(Material provided begins)

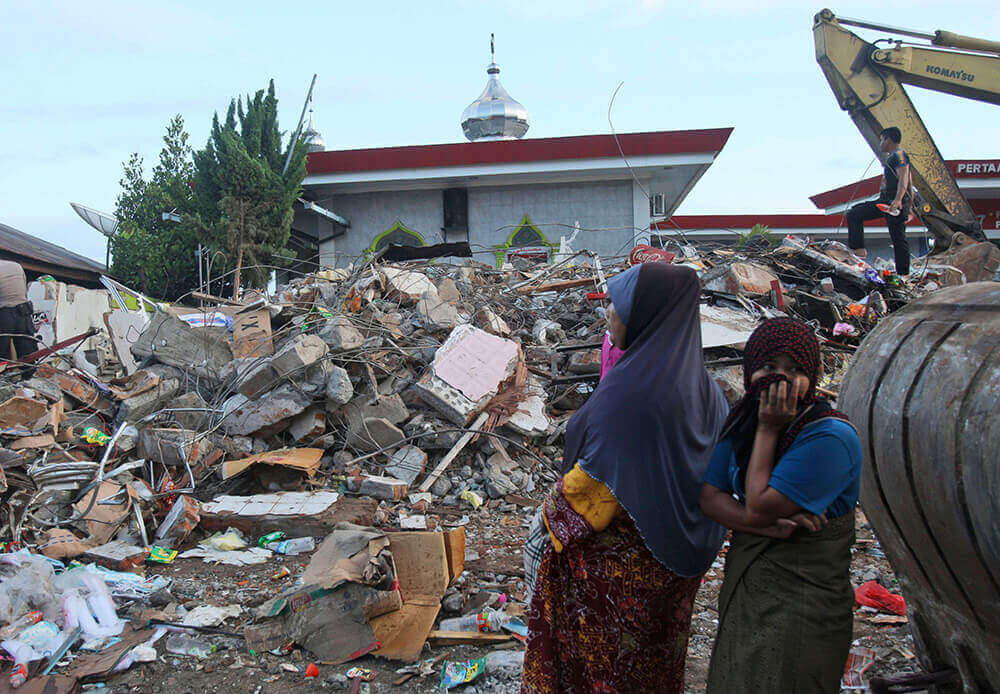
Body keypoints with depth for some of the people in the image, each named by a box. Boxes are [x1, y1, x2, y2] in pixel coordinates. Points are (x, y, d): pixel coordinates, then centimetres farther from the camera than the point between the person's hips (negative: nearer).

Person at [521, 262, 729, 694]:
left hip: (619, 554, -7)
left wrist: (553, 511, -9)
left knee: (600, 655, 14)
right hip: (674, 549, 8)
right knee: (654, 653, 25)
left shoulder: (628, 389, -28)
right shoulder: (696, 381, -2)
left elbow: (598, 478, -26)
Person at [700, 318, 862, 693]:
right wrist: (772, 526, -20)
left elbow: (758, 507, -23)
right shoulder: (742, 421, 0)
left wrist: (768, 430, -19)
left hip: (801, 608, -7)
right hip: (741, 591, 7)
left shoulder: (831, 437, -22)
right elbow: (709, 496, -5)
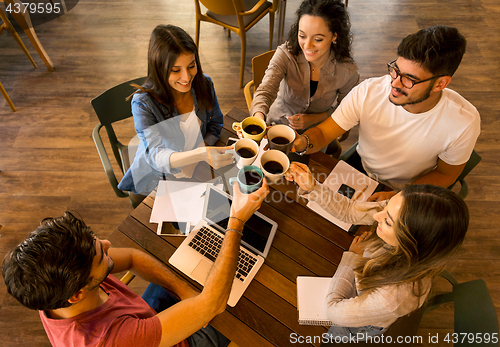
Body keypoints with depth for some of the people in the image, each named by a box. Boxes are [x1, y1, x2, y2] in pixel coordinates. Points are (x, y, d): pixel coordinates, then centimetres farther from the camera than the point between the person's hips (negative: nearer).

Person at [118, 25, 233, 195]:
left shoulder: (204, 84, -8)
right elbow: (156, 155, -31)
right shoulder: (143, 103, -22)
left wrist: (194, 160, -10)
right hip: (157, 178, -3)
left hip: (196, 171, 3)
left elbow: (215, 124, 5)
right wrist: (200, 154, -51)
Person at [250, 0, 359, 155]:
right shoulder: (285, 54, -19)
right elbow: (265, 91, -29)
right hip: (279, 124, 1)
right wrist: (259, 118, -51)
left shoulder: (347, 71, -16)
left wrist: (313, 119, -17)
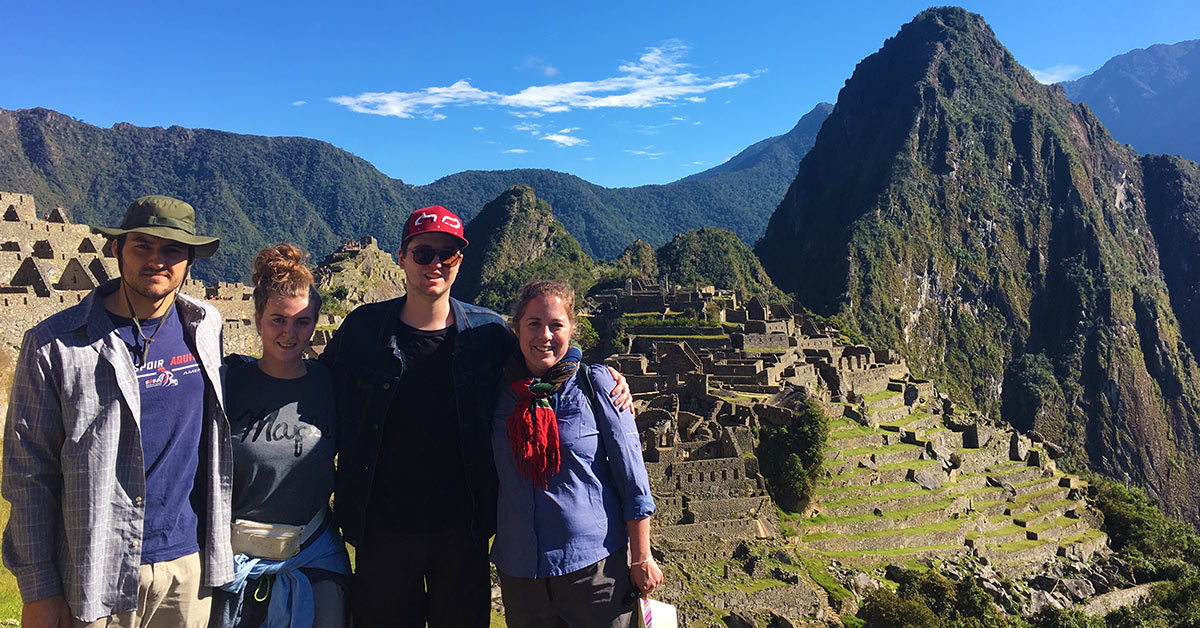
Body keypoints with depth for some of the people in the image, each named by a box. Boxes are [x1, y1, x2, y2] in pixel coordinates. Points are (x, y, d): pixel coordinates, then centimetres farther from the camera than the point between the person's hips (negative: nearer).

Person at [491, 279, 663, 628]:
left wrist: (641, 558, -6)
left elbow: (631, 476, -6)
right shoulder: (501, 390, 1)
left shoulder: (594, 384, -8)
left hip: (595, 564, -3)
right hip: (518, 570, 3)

(Material provided ends)
(Material provided begins)

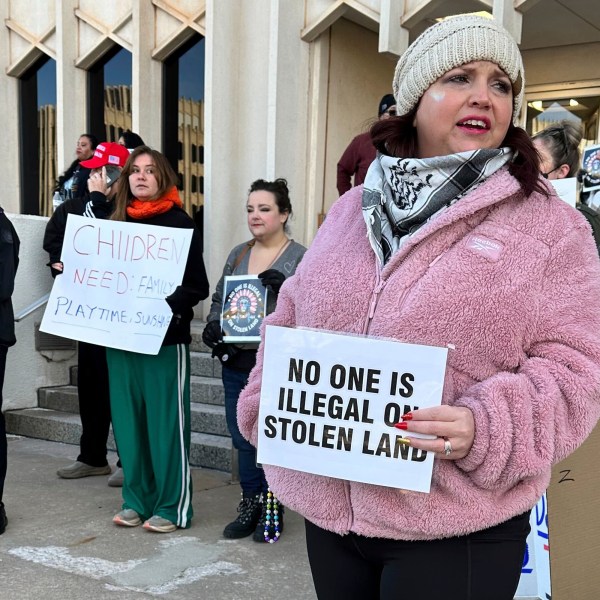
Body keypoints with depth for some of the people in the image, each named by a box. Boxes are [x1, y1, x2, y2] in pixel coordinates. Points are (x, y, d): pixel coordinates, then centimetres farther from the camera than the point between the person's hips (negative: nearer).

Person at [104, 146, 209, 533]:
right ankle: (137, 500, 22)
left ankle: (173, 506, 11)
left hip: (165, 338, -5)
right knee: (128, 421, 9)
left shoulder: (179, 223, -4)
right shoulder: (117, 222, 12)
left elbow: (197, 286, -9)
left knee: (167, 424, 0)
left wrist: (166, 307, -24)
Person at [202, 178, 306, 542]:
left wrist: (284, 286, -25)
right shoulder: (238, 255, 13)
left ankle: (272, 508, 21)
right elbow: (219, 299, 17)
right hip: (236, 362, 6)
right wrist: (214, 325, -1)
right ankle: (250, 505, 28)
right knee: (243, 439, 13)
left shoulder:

(Material provided ends)
(Material provided begins)

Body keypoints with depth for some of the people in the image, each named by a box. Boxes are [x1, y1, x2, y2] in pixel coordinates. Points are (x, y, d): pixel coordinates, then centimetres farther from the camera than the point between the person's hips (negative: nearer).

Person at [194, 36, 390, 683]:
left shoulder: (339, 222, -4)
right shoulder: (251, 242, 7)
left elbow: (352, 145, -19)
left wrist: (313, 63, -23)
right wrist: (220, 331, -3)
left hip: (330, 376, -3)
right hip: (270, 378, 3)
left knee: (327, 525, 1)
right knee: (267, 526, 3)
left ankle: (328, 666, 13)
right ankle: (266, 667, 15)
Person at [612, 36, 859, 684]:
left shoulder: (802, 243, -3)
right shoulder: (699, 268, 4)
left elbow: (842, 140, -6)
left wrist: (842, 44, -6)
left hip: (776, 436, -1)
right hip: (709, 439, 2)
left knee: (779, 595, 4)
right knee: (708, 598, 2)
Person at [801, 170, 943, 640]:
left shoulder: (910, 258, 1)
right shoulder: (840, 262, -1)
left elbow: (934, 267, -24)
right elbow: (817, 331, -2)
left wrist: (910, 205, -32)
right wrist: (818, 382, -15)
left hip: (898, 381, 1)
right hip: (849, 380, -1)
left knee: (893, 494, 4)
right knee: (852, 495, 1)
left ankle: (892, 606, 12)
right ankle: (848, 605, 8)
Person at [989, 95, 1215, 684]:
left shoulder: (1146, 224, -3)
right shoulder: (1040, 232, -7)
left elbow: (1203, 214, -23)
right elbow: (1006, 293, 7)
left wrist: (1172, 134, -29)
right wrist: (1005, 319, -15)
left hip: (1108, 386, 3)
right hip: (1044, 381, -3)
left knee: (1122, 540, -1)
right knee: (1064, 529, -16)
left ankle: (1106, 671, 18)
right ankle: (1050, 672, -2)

(Material provided ends)

Instructions to follow:
An exact copy is needed of the entries above, starting at the line that holds "left shoulder: (204, 84, -8)" and stopping at the line that holds "right hip: (518, 570, 3)", both kept; pictures stay out.

Answer space:
left shoulder: (204, 84, -8)
right elbow: (156, 155, -31)
right shoulder: (143, 103, -22)
left wrist: (194, 160, -10)
right hip: (157, 178, -3)
left hip: (196, 171, 3)
left elbow: (215, 124, 5)
right wrist: (200, 154, -51)
Person at [250, 0, 359, 155]:
right shoulder: (285, 54, -19)
right elbow: (265, 91, -29)
right hip: (279, 124, 1)
right wrist: (259, 118, -51)
left shoulder: (347, 71, -16)
left wrist: (313, 119, -17)
Body keypoints with depth for some of the people in the image, each named by a box. Boxes are [x1, y1, x2, y2] in pixel coordinates. Points are (x, y, d): pixel coordinates, then centimetres farther from the camera than the point between the person's hips (negative: nearer).

Person at [491, 279, 663, 628]:
left wrist: (641, 558, -6)
left elbow: (631, 476, -6)
right shoulder: (501, 390, 1)
left shoulder: (594, 384, -8)
left hip: (595, 564, -3)
right hip: (518, 570, 3)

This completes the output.